= Work instruction =
For the data below, count the lines that have the string "left" and state that number by itself.

(Collected data entries)
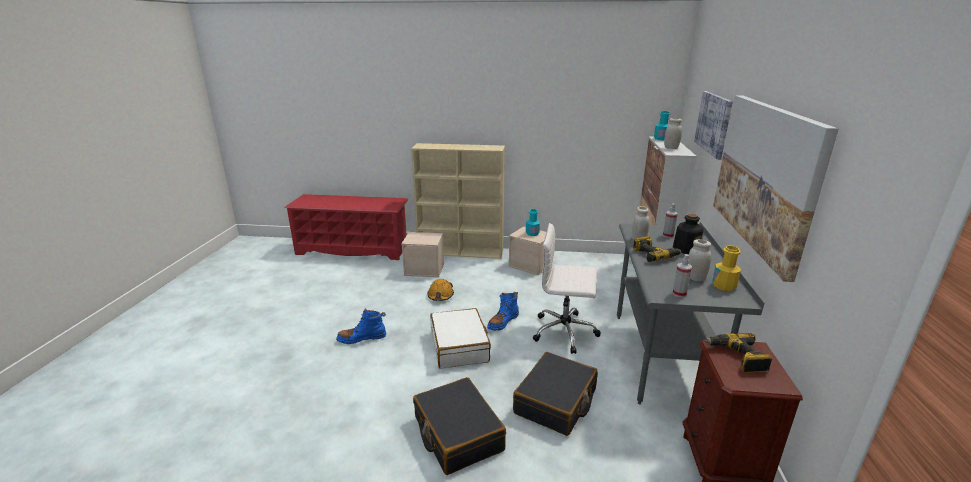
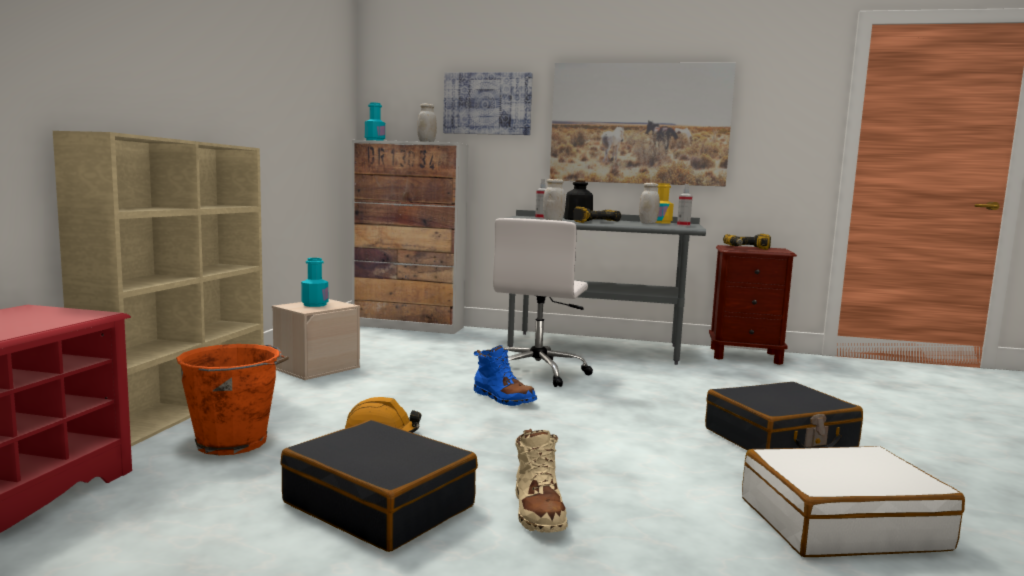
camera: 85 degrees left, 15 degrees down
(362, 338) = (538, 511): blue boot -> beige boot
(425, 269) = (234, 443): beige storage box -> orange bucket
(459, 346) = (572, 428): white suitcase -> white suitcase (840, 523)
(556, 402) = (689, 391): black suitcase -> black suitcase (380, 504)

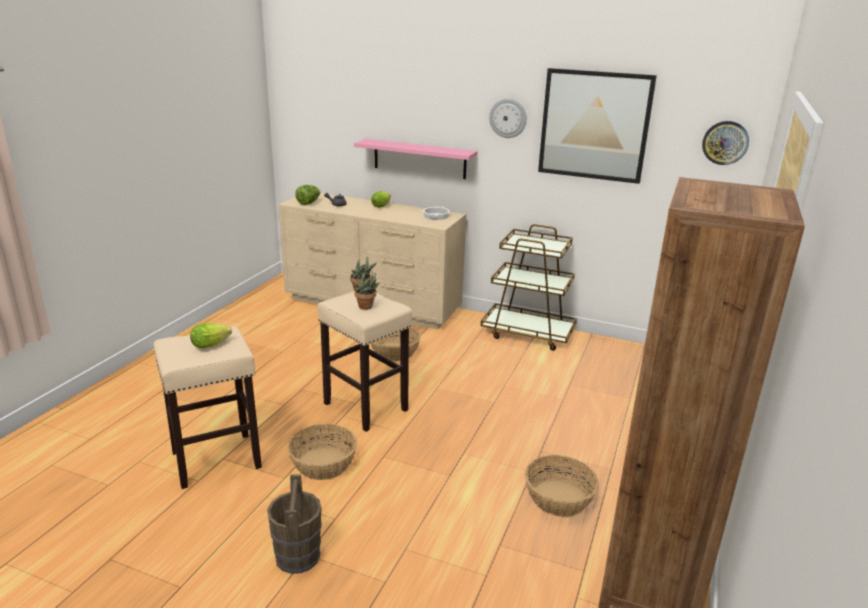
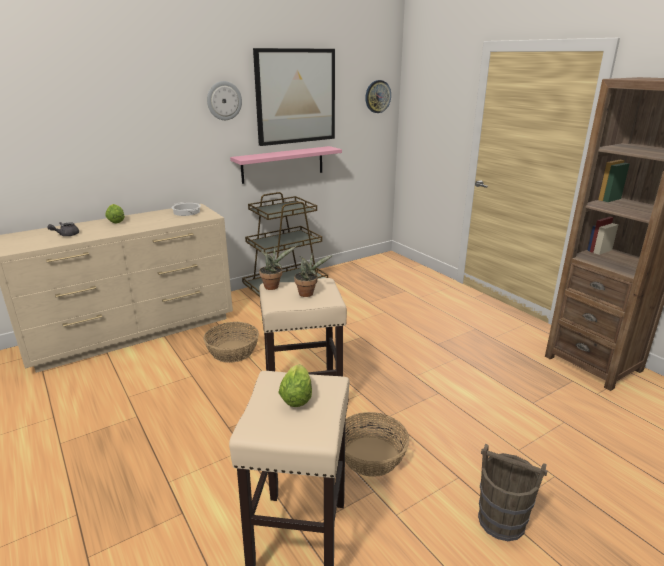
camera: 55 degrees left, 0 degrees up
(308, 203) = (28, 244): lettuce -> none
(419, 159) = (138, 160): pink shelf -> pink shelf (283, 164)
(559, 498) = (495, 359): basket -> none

= Completed task =
2